Filière arachide : Le COPEGA répond au Ministre de l’Agriculture et pose ses conditions

Le Collectif des opérateurs économiques et exportateurs d’arachide (COPEGA) a franchi une nouvelle étape dans le dialogue, parfois tendu, avec les autorités. Dans une correspondance officielle adressée au ministre de l’Agriculture, de la Souveraineté alimentaire et de l’Élevage, le collectif apporte des précisions sur les blocages actuels de la campagne.
Une réponse aux mesures de régulation
Cette sortie du COPEGA intervient dans un contexte où le gouvernement tente de concilier les besoins des huiliers locaux (comme la SONACOS) et les ambitions des exportateurs, attirés par les prix plus rémunérateurs du marché international. Dans sa lettre, le collectif exprime ses préoccupations concernant les taxes à l’exportation et les quotas de collecte qui, selon eux, freinent la dynamique économique du secteur.

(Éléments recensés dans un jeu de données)
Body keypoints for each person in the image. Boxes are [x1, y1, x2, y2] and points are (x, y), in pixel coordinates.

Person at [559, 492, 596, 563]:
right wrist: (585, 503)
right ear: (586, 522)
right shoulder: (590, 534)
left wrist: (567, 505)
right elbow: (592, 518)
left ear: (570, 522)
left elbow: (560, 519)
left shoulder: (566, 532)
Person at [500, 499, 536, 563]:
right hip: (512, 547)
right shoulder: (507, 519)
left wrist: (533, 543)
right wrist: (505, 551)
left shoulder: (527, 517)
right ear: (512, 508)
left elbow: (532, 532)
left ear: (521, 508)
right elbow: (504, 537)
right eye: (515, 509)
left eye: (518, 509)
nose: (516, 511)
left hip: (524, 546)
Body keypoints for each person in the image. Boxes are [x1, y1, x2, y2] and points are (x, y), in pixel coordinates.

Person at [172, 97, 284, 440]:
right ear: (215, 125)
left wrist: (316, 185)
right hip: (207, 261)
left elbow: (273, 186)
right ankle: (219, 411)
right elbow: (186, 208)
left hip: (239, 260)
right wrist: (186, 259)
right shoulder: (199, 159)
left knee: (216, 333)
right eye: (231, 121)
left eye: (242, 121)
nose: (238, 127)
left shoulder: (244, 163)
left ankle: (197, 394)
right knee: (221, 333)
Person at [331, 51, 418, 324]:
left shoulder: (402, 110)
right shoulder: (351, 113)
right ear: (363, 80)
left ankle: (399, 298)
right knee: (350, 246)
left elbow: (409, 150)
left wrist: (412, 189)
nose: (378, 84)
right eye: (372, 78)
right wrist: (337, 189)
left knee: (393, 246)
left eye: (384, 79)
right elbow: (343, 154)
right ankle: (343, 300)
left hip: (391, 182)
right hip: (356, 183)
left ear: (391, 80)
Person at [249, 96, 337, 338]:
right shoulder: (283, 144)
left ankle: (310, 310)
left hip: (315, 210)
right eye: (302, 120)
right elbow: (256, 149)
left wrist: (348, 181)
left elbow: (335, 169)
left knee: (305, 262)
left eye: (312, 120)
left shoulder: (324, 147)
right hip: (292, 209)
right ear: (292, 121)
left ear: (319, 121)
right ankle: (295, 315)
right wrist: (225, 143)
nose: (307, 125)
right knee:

### Travail demandé:
#1 D'après l'article sur la filière arachide, quels domaines figurent dans l'intitulé du ministère auquel le COPEGA a adressé sa correspondance ?
#2 Prolongez l'article sur la filière arachide à partir de sa dernière phrase.

### Vos réponses:
#1 L'Agriculture, la Souveraineté alimentaire et l'Élevage.

#2
Les points de friction : Prix et accès au marché
Le COPEGA souligne que la réussite de la campagne dépend d’une libre concurrence qui profite avant tout aux producteurs. Les opérateurs économiques rappellent que :
- La fixation du prix plancher doit refléter la réalité des coûts de production.
- Les barrières administratives à l’exportation risquent de décourager les partenaires étrangers, notamment asiatiques.
- Le financement de la collecte nécessite des garanties bancaires plus souples de la part de l’État.
Un appel au dialogue constructif
Loin de vouloir bloquer la campagne, le COPEGA affirme dans sa réponse être prêt à collaborer avec le ministère pour trouver un équilibre. Les exportateurs demandent toutefois une plus grande transparence dans la gestion des semences et une meilleure protection de leurs investissements logistiques.
« Le peuple rural attend de nous des solutions, pas des blocages administratifs », indique une source proche du collectif. Le COPEGA espère que cette missive sera le prélude à une rencontre d’urgence avec le ministre pour sauver la fin de la campagne de collecte.